Someone Else's Stories, Jane Hughes & Taru Kallio, Galleria Huuto, Helsinki, 2020
Someone Else’s Stories(2020) was a collaborative exhibition by Jane Hughes and Taru Kallio of paintings and drawings installed in a collage approach to create a gesamtkunstwerk. The artists worked together on a shared approach working with found images exploring a range of topics from female mystics, colonial architecture, work houses, hydrotherapy and other blurry histories. Hughes working with painting and Kallio working with graphite drawings which come together through strategic hanging creating dialogue between specific works. Read a conversation between Hughes & Kallio about their work for Galleria Huuto here. The exhibition was kindly supported by Taike (Arts Promotion Centre Finland) and Embassy of Ireland, Finland.
The True Believer, Jane Hughes, Laikku, Tampere, FI, 2020
Jane Hughes solo exhibition, The True Believer at Laikku Culture House in Tampere, Finland (2020) featured a series of paintings depicting fragments of our social history. The exhibition title refers to The True Believer: Thoughts on the Nature of Mass Movements by Eric Hoffer first published in 1951. Hughes is fascinated by his descriptions of group behaviour and insights into social psychology which are still relevant today. The painting process is a way for her to take part in a cultural dialogue with images of the past, to delve into the nuances and layers of the social psyche. The exhibition was kindly supported by VISEK, Taike (Arts Promotion Centre Finland) and Embassy of Ireland, Finland.

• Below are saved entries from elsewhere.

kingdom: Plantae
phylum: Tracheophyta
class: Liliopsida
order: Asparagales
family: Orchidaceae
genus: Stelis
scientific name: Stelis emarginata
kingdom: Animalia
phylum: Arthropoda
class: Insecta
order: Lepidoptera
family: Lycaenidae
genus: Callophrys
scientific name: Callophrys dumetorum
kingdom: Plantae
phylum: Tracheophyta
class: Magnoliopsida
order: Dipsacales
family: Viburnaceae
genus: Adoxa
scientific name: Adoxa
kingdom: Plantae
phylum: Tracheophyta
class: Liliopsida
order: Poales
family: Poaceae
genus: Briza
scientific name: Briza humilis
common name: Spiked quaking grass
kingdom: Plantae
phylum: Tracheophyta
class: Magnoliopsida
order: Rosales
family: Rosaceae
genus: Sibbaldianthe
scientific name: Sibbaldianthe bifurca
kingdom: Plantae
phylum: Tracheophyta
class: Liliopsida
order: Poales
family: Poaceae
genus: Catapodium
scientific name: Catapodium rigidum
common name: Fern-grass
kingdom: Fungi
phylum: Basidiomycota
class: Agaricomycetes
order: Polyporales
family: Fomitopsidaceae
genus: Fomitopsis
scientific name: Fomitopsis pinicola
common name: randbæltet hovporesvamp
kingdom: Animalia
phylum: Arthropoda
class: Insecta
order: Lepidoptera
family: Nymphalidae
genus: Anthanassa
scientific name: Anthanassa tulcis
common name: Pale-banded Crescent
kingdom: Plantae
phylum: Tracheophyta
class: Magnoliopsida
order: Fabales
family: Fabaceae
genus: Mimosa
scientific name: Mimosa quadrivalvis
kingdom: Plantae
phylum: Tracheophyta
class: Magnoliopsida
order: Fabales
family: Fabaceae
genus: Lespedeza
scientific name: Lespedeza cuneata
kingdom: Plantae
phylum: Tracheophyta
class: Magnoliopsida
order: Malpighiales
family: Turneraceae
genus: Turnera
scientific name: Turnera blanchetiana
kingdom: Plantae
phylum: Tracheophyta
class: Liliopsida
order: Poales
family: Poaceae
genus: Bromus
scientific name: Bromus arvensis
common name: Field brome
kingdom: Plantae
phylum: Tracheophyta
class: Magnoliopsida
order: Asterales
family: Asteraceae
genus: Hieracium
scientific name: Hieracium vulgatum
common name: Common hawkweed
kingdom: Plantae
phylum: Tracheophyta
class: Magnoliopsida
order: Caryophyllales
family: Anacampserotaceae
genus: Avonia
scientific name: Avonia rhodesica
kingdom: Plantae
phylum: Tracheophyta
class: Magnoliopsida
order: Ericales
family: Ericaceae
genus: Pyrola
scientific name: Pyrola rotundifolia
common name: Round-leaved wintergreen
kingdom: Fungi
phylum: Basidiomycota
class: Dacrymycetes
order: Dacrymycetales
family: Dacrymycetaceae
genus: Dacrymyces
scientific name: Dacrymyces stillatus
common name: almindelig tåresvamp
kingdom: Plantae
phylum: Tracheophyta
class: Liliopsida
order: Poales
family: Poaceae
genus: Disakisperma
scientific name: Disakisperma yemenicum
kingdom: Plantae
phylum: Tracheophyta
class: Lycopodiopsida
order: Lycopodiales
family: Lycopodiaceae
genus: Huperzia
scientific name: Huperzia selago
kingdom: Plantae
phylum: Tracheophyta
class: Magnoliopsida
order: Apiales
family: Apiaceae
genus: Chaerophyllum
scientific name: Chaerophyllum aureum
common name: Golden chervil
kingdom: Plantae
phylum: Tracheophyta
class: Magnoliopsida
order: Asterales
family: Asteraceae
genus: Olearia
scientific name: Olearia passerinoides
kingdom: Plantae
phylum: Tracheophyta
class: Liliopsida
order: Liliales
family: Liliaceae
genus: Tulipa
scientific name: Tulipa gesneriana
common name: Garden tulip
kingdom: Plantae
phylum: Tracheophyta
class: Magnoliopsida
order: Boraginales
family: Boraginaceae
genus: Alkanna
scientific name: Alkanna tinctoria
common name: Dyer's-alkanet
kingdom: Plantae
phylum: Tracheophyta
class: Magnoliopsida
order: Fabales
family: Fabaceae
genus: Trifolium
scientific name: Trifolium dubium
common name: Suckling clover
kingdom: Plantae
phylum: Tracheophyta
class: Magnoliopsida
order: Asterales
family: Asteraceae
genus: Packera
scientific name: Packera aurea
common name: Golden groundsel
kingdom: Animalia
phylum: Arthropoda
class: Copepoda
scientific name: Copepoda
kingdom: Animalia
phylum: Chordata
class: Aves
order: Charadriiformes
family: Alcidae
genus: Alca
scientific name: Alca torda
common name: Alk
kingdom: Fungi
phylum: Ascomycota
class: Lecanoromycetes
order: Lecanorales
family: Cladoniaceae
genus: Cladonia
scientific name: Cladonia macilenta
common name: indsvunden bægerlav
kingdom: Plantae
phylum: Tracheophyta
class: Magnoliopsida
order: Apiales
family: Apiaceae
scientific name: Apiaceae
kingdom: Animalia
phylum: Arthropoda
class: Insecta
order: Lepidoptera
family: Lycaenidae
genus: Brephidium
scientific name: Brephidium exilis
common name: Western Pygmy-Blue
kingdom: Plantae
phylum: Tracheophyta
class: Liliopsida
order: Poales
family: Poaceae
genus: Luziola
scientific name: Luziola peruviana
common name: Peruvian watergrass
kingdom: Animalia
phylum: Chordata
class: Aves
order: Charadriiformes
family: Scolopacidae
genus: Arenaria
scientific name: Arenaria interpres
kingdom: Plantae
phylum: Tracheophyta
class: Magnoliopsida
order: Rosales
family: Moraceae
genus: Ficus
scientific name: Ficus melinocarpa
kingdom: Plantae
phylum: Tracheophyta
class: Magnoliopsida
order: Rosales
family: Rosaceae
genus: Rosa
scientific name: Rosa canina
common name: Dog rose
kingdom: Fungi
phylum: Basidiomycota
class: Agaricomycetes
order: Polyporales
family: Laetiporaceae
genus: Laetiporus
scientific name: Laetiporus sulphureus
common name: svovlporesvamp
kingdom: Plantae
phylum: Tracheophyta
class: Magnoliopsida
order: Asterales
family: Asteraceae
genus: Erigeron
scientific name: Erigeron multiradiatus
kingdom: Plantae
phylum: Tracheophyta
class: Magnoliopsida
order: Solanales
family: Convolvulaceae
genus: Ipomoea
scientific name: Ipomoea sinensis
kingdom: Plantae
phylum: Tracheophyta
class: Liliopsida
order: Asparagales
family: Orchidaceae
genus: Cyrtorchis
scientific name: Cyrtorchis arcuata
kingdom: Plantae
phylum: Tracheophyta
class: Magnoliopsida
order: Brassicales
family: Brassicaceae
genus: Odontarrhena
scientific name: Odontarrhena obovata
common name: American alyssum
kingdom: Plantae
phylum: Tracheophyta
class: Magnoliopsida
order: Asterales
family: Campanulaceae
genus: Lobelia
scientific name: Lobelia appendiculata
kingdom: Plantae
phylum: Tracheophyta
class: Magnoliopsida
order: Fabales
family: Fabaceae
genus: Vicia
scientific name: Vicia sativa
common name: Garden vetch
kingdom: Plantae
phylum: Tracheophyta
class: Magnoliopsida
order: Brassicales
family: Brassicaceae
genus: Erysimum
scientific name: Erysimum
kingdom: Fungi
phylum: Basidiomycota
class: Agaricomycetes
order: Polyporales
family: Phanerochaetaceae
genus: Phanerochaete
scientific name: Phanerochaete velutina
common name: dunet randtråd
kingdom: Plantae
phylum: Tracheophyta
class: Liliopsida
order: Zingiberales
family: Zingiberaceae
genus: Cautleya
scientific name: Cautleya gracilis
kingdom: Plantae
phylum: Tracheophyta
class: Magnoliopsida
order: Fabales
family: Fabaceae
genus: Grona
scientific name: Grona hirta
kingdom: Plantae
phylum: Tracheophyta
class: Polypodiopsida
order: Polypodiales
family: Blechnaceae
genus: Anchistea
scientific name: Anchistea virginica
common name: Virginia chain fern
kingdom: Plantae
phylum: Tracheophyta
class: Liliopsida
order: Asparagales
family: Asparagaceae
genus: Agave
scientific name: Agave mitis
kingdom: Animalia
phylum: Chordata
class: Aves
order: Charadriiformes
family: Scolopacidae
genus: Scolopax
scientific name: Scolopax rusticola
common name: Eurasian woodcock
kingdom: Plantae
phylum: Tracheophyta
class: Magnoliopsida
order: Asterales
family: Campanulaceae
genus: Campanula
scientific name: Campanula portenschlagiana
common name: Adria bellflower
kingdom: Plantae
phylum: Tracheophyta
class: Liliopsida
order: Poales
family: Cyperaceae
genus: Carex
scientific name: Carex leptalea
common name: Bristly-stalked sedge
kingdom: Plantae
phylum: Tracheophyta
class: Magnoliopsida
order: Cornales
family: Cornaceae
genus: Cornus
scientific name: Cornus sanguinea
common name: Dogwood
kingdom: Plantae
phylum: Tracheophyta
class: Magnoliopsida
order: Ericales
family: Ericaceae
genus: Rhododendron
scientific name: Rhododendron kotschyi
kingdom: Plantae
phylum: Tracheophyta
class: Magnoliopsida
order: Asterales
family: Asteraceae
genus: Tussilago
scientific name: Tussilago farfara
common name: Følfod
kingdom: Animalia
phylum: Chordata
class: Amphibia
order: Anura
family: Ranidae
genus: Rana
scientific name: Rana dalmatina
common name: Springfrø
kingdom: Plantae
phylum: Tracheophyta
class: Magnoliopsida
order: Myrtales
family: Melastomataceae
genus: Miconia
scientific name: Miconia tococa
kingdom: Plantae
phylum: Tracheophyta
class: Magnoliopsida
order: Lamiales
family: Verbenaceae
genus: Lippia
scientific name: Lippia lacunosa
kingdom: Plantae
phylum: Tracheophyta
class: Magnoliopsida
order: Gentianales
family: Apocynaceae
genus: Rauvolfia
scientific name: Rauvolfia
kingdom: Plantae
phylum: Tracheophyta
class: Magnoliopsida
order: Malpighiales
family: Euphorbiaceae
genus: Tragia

Place, History & Other Matters, Jane Hughes, Toradh Gallery, Ireland, 2019/2020
Place, Histories & Other Matters (2019-2020) is a series of 15 paintings exhibited at Toradh Galleries in Ashbourne and Kells invited by the Meath County Council Arts Office in Ireland from November 2019 – March 2020. The paintings explore cultural histories using found images from Irish newspaper archives, and old books collected in Germany and Finland. The paintings come together to form a collection of visual ghost stories featuring faceless figures in shadowy landscapes to form smorgasbord of social commentary. The exhibition was kindly supported by Meath County Council, Ireland.
Architecture of Emotions, Jane Hughes, Custom House Studios, Ireland, 2018
The exhibition consisted of a series of paintings exploring place and belonging. The title references both our ability to be the architect of our own emotional landscapes and the influence of architecture on our emotional psyche. The imagery is influenced by an interest in the psychology of displacement, memory, and transition spaces. Through painterly processes the artworks delve into memory not as something which is singular but rather a montage of memories as slices in time laid on top of one another.This manifests itself in snippets of remote landscapes, fragmented interiors and mutating structures, through abstraction and suggestion, loose lines and melting boundaries, as a strategy to explore psychological states between connectedness and isolation, past structures and present remnants, this world and other possible worlds. The exhibition has been kindly supported by the Meath County Council, Ireland.